__Your goal__:
Can you rewrite the listing below as a numbered list, skipping the blank lines and leaving the pictures out?

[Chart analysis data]
BEGIN
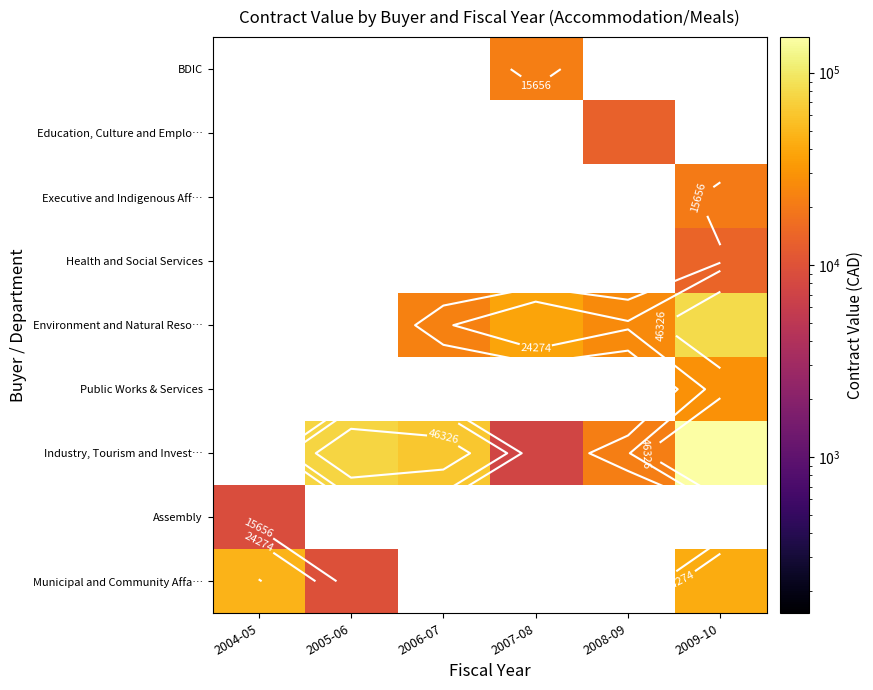

How many values in the Assembly series exceed 0?

1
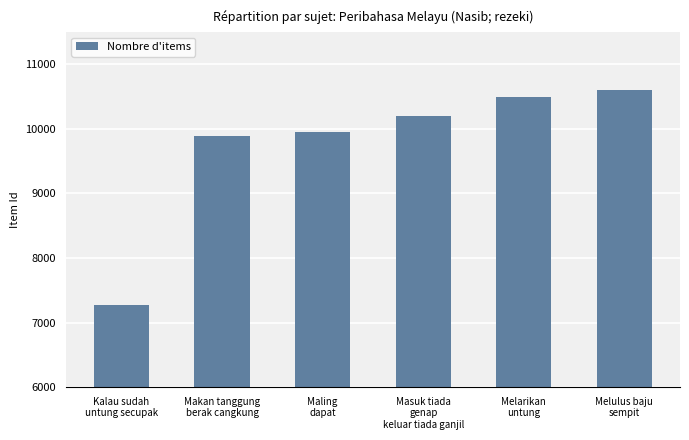

Approximately how many times larger is the value at Makan tanggung
berak cangkung compared to Maling
dapat?

1.0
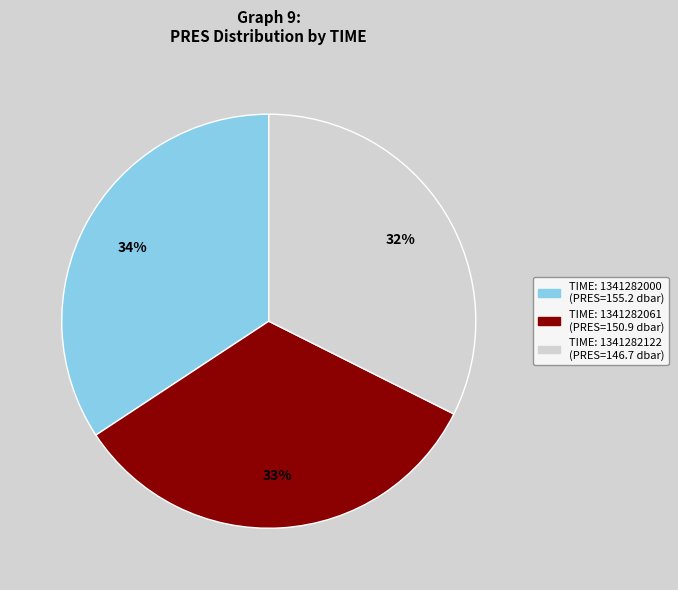

To the nearest percent, what is the average slice percentage?

33%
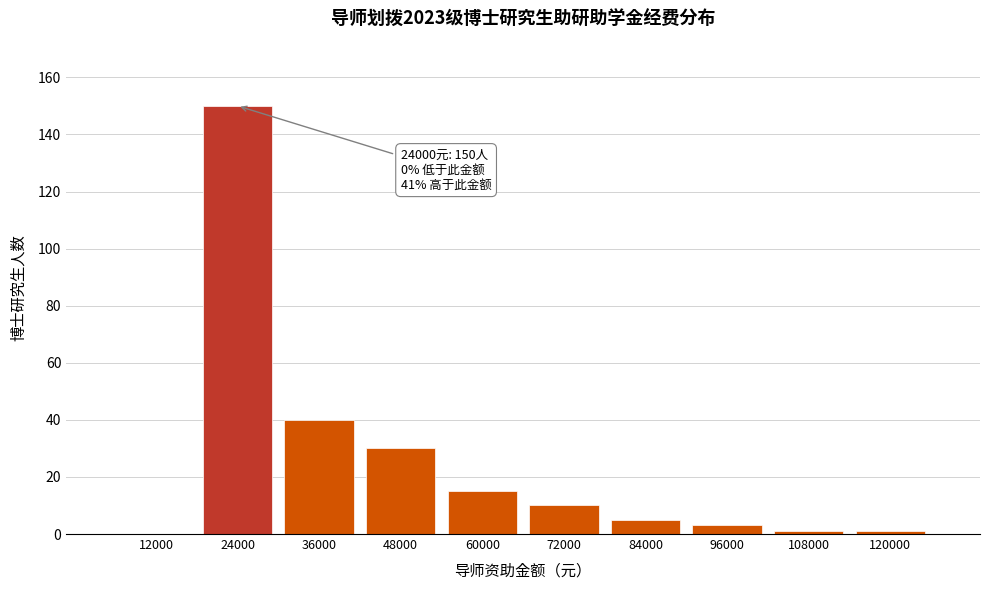

Reading left to right, what are all the values shown in this chart?

12000=0	24000=150	36000=40	48000=30	60000=15	72000=10	84000=5	96000=3	108000=1	120000=1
END
__Solution to the problem__:
1. How many values in the Assembly series exceed 0?
2. 1
3. Approximately how many times larger is the value at Makan tanggung
4. berak cangkung compared to Maling
5. dapat?
6. 1.0
7. To the nearest percent, what is the average slice percentage?
8. 33%
9. Reading left to right, what are all the values shown in this chart?
10. 12000=0	24000=150	36000=40	48000=30	60000=15	72000=10	84000=5	96000=3	108000=1	120000=1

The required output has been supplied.